*Records for the exercise*:
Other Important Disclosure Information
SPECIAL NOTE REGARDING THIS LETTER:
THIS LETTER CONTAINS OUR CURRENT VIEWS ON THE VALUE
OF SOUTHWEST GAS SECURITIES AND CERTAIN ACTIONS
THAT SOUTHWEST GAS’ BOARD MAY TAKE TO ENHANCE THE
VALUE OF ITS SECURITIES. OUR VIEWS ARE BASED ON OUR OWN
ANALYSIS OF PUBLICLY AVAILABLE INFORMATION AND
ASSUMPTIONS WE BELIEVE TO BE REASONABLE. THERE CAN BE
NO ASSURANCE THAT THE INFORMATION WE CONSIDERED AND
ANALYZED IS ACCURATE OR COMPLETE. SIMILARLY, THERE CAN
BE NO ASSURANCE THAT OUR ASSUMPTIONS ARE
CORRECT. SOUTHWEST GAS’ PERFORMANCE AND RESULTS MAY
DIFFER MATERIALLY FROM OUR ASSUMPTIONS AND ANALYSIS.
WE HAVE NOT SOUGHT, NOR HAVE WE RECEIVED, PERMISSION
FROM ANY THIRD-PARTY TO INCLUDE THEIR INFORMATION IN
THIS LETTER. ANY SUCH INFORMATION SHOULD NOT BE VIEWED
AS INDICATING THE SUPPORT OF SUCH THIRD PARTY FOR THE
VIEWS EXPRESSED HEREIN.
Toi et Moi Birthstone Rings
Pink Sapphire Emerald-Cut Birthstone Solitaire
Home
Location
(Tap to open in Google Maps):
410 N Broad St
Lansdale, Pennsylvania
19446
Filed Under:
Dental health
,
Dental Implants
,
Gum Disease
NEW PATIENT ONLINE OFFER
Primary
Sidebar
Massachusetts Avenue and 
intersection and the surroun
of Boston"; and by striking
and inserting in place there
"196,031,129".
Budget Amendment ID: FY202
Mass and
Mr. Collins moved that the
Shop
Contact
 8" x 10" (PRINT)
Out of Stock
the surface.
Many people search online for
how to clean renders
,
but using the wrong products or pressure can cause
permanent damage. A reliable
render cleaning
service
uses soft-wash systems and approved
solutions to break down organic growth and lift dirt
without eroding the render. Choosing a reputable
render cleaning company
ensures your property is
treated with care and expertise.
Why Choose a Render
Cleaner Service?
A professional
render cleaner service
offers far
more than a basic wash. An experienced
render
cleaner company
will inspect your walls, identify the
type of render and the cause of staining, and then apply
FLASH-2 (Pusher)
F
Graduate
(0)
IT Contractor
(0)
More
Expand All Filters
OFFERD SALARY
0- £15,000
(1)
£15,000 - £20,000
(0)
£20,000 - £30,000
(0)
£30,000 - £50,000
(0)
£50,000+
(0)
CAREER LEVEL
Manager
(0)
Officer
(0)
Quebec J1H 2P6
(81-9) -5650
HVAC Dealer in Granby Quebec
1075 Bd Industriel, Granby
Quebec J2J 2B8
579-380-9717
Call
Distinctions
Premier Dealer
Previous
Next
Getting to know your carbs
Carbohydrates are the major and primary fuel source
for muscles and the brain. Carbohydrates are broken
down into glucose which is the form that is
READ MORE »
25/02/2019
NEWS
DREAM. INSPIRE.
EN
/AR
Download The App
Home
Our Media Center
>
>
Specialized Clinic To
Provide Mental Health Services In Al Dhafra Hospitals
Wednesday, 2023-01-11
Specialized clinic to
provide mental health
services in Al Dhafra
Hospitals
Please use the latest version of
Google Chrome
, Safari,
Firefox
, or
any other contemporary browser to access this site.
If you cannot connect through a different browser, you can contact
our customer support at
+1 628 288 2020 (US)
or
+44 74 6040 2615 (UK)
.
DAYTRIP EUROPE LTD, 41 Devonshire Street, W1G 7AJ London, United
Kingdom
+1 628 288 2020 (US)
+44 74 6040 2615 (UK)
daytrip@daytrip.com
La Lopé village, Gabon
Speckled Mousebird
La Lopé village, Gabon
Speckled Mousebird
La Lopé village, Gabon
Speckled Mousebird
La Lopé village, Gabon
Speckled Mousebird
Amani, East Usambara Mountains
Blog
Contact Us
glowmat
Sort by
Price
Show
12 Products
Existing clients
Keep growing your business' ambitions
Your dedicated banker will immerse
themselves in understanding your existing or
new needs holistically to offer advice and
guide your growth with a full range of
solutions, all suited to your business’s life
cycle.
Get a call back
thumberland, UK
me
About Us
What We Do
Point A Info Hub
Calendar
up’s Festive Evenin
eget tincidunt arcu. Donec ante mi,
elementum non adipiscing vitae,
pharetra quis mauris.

*Job item*:
Your answer is a single number: how many lines in the listing above hold "SOUTHWEST"?

*Answer space*:
3